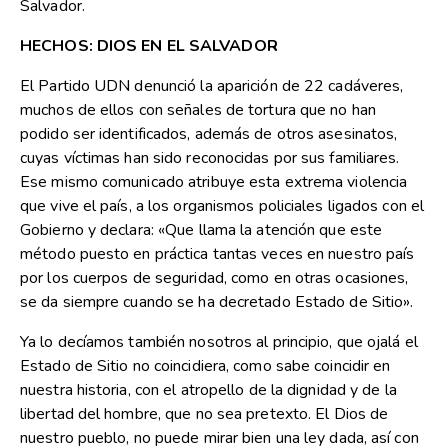
Salvador.
HECHOS: DIOS EN EL SALVADOR
El Partido UDN denunció la aparición de 22 cadáveres,
muchos de ellos con señales de tortura que no han
podido ser identificados, además de otros asesinatos,
cuyas víctimas han sido reconocidas por sus familiares.
Ese mismo comunicado atribuye esta extrema violencia
que vive el país, a los organismos policiales ligados con el
Gobierno y declara: «Que llama la atención que este
método puesto en práctica tantas veces en nuestro país
por los cuerpos de seguridad, como en otras ocasiones,
se da siempre cuando se ha decretado Estado de Sitio».
Ya lo decíamos también nosotros al principio, que ojalá el
Estado de Sitio no coincidiera, como sabe coincidir en
nuestra historia, con el atropello de la dignidad y de la
libertad del hombre, que no sea pretexto. El Dios de
nuestro pueblo, no puede mirar bien una ley dada, así con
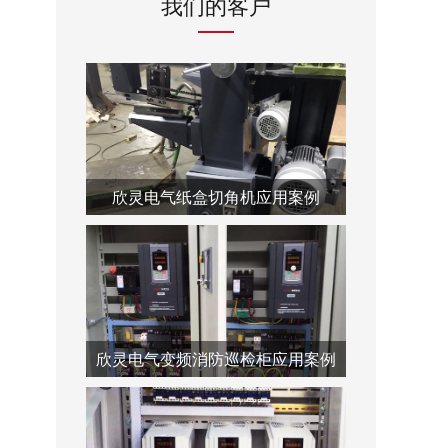
我们的客户
欣灵电气纸盒切角机应用案例
欣灵电气变频消防巡检柜应用案例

WHAT IS REQUIRED>
Please copy the lines in the records above between the one holding "cuyas víctimas han" and the one holding "Estado de Sitio no", inclusive, exactly and with no other line.

ANSWER TO THE EXERCISE>
cuyas víctimas han sido reconocidas por sus familiares.
Ese mismo comunicado atribuye esta extrema violencia
que vive el país, a los organismos policiales ligados con el
Gobierno y declara: «Que llama la atención que este
método puesto en práctica tantas veces en nuestro país
por los cuerpos de seguridad, como en otras ocasiones,
se da siempre cuando se ha decretado Estado de Sitio».
Ya lo decíamos también nosotros al principio, que ojalá el
Estado de Sitio no coincidiera, como sabe coincidir en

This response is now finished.